第16話追放45日目出来事

「はい、どう、どう、どう。

 はい、駆け足!」


「ヒィィィィイン!」


 本当に久しぶりの乗馬だった。

 まだ満足に身体が動く頃、王太子の婚約者なら当然できなければいけないと、激烈な痛みを伴う苦しい治療の合間を縫って、アリスは乗馬の訓練をさせられていた。

 訓練は貴族によるアリスへの虐めであったが、馬とはとても仲がよくなって、仲良くなった馬が、意地悪な貴族を振り落としたり蹴り飛ばしたりしてくれた。

 その馬が怒った貴族によって殺されるという悲劇もあったが……


 だがここには、アリスを虐めたり馬を虐殺する貴族はいない。

 いるのは慈愛に満ちた目でアリスを見つめてくれるテーベだけだ。

 テーベのその視線を受けるたびに、アリスは期待してしまう。

 テーベが自分の事を愛してくれているかもしれないと、期待してしまうのだ。


 日頃の態度、治療という名の愛撫を考えれば、自分は溺愛されていると思う。

 思うが、王太子、月神殿、国王に裏切られた過去が、アリスを憶病にしてしまう。

 聞きたくても聞けない。

 確かめたくても確かめられない。

 つい憶病になってしまうのが、乙女心というものかもしれない。


 依存といえば言葉が悪くなるが、全てに裏切られ、一度全てを失ったアリスが、テーベを失いたくないと憶病になるのは、致し方がない事だろう。

 だから、明らかに人間とは思えないテーベに、その正体をたずねる事もできない。

 自分を溺愛してくれる態度と、この地を変化させる力から、月神様かもしれないと思ってはいても、たずねる勇気など全く湧き出てこない。


 それどころか、最悪の状況まで想像してしまう。

 テーベが自分を大切にしてくれるのは、月神の聖女、癒しの聖女だからだけで、アリス個人を愛し大切にしているわけではないのではないかと、疑ってしまうのだ。

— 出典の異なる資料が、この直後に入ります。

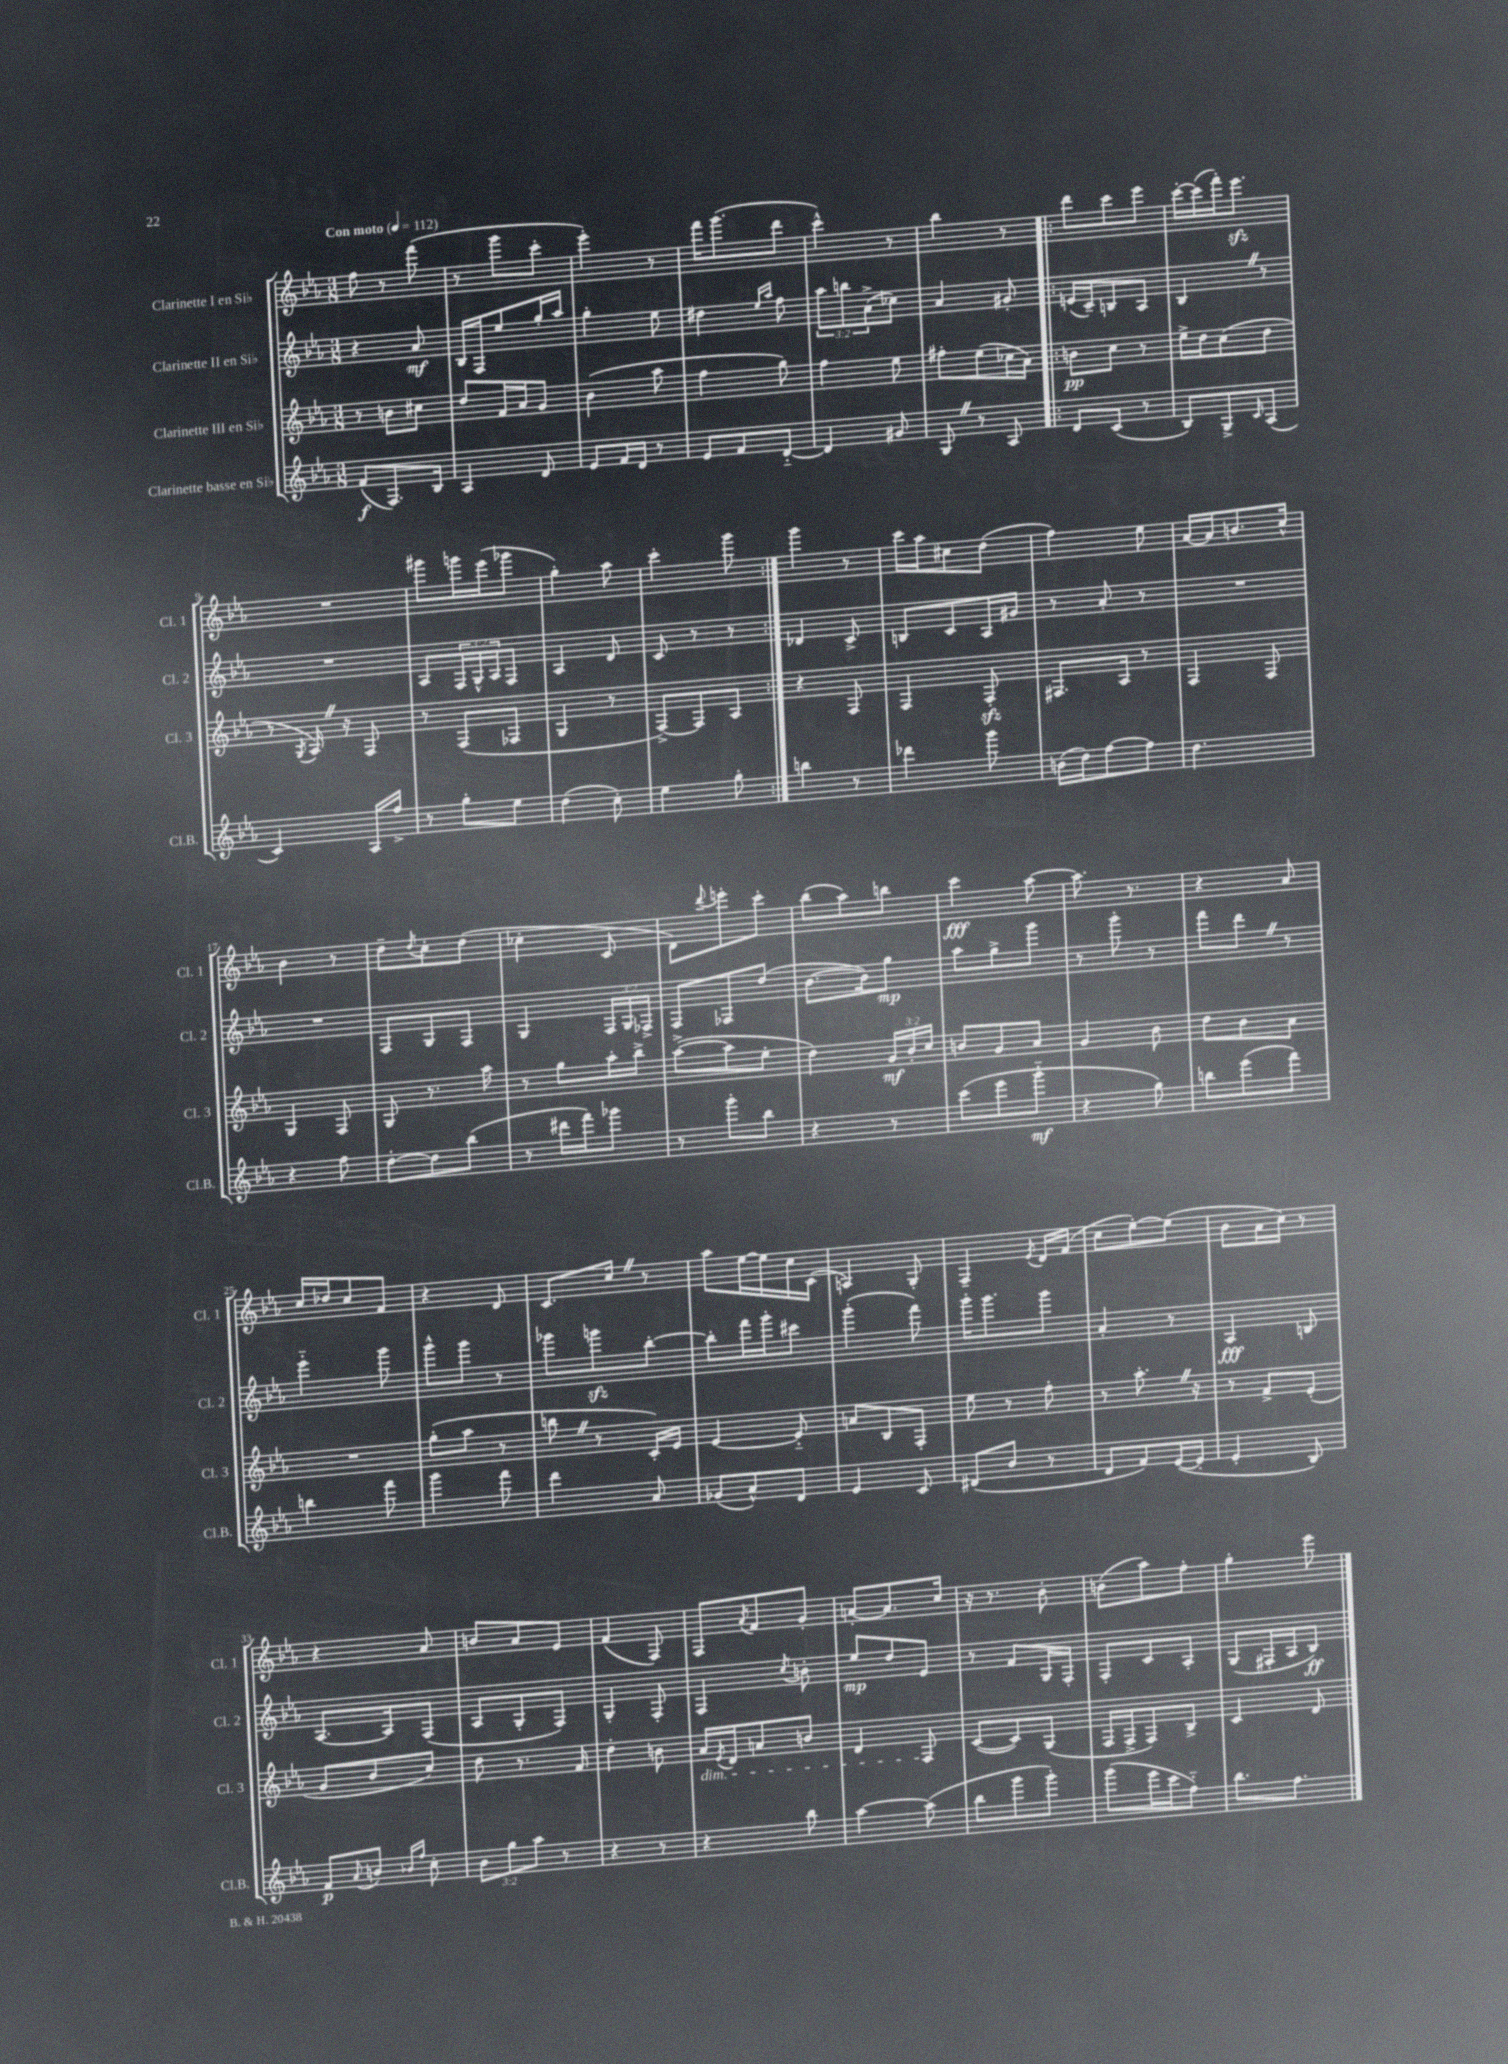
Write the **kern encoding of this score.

 日頃の溺愛ぶりを見れば、一人の女性として愛してくれてると思いたいし信じたいのだが、テーベの態度は神の聖女に対する普通の態度で、愛する女性への態度ではないのかもしれないと、疑心暗鬼になってしまうのだ。


 普通に愛されて育ったのなら、そのように不安になる事などないのかもしれないが、不幸な経験をしてしまったアリスは、不安と恐怖を感じてしまうのだ。

 テーベの愛を信じきれないのだ。

 この関係が壊れてしまうかもしれない疑問を、口にする勇気がないのだ。


 それに、普段はそのような不安を感じる事はない。

 溢れんばかりのテーベの愛情に包まれ、とても幸せなのだ。

 今日も一人で乗馬する前は、テーベが二人用の鞍の後ろに座り、アリスを前に乗せて、二人で愉しく乗馬していたのだ。


 その幸せな瞬間は、なんの不安も恐怖のないのだ。

 不安と恐怖を感じてしまうのは、疑問を感じてそれを確かめようと思ってしまう瞬間だけなのだ。

 だからアリスは、疑問を頭と心から消すように心がけていた。